**What to produce**
A faithful copy of the data, pictures omitted, is the required answer.

**Data block**
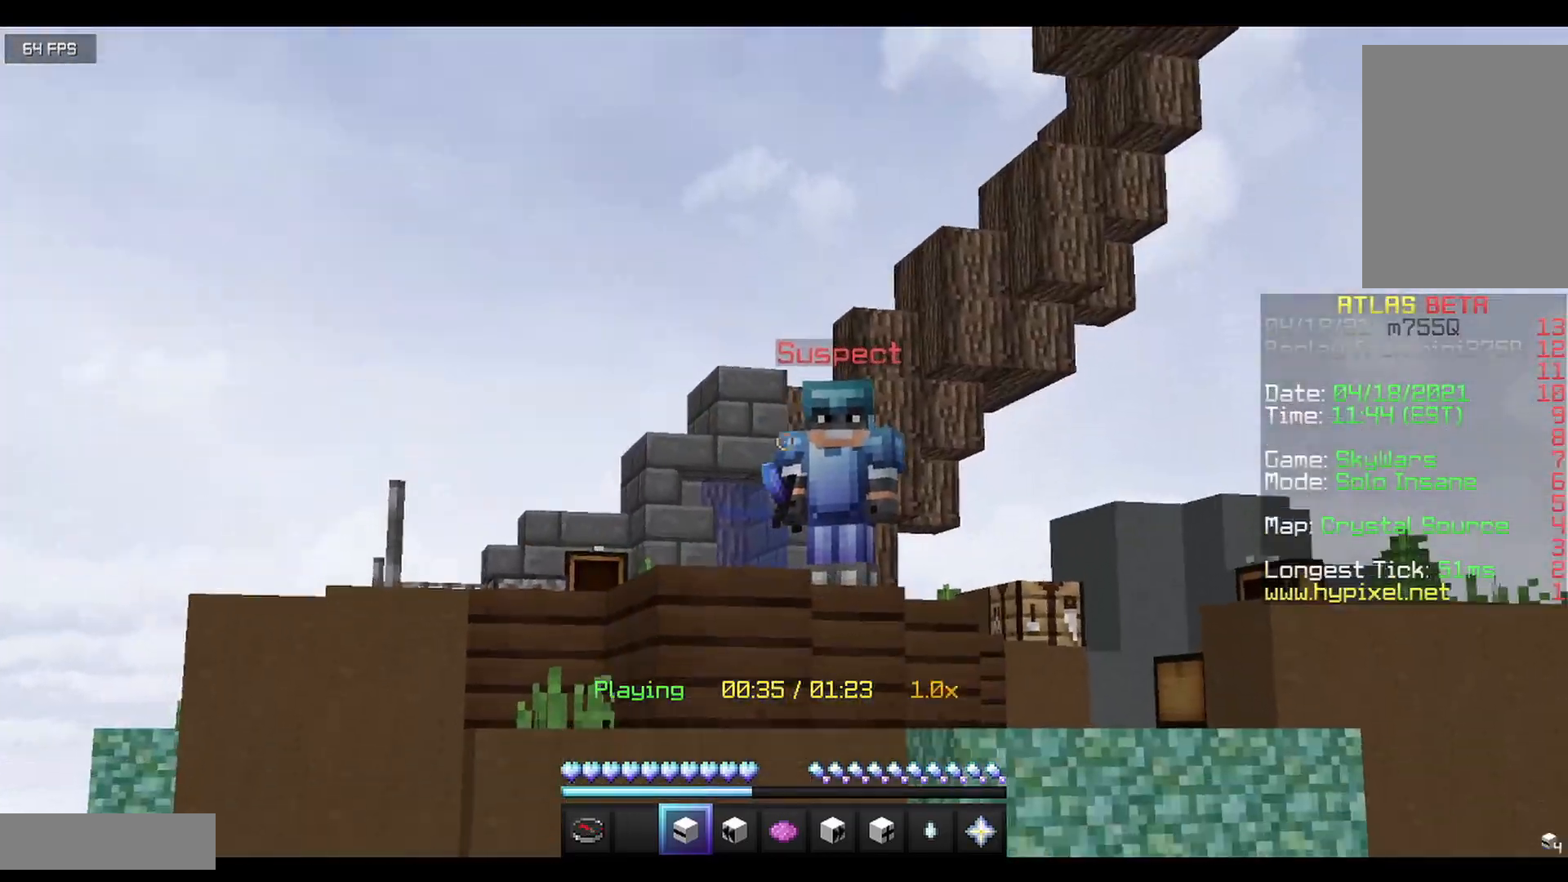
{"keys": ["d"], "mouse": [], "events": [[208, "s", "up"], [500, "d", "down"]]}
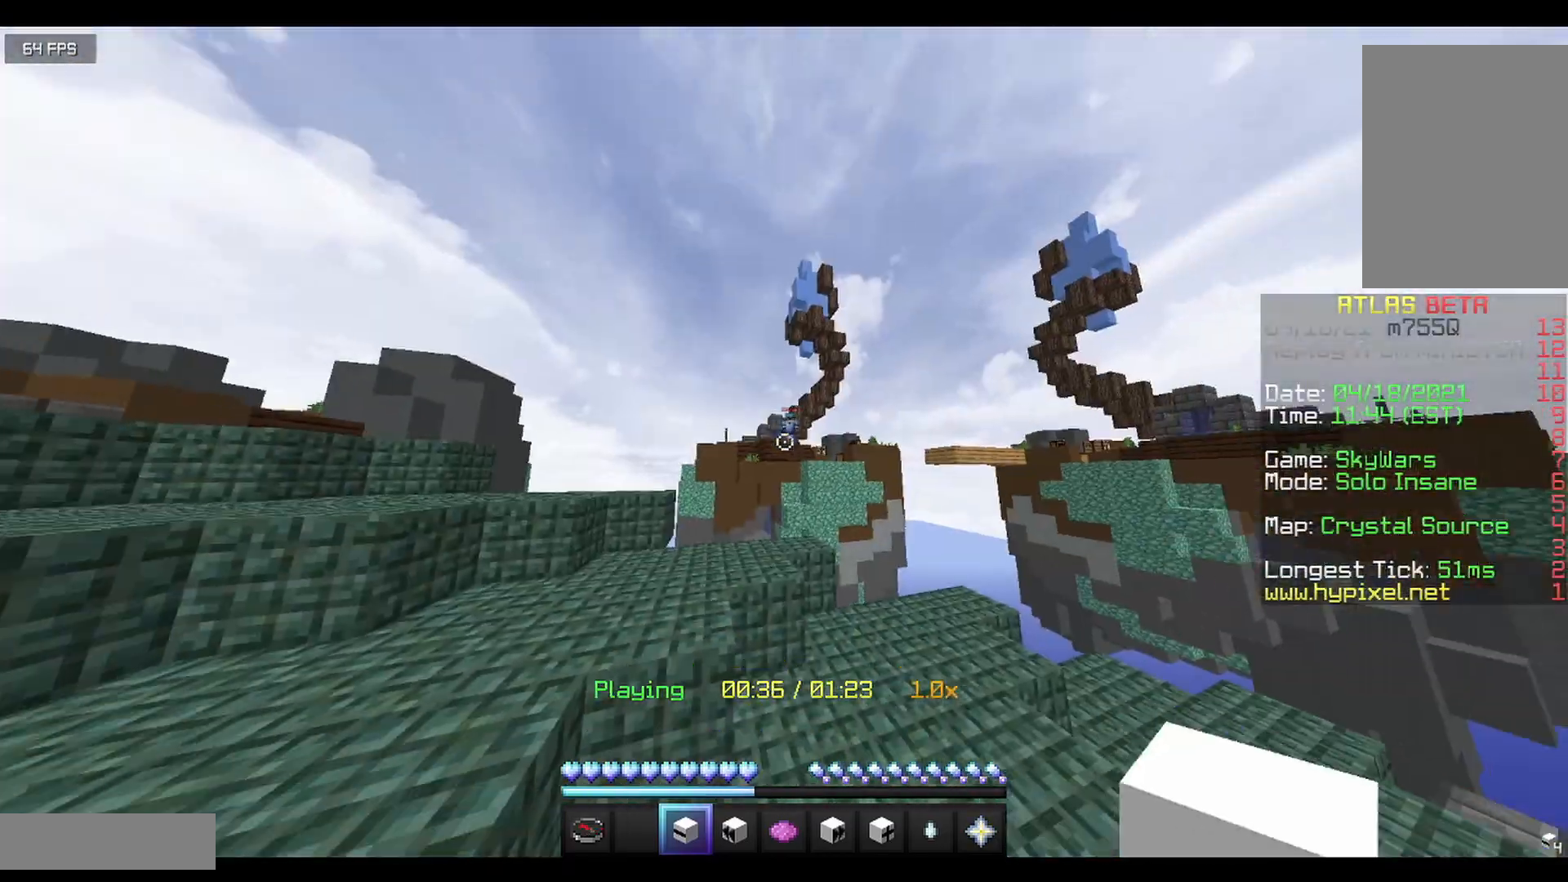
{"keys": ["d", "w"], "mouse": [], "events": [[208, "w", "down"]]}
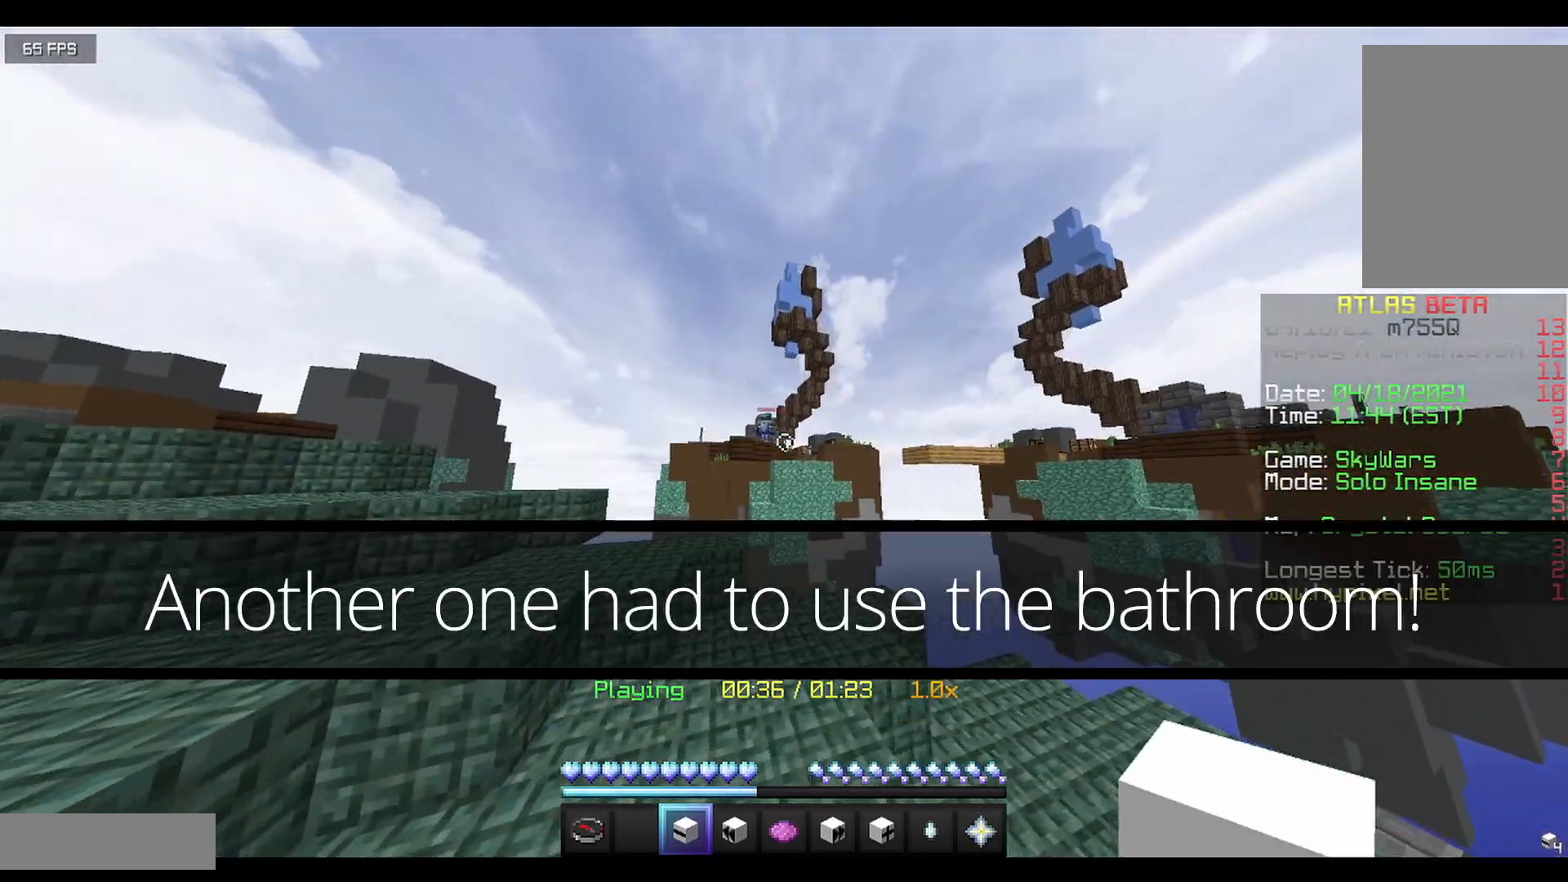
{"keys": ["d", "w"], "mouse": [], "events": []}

**Response area**
{"keys": ["d"], "mouse": [], "events": [[208, "s", "up"], [500, "d", "down"]]}
{"keys": ["d", "w"], "mouse": [], "events": [[208, "w", "down"]]}
{"keys": ["d", "w"], "mouse": [], "events": []}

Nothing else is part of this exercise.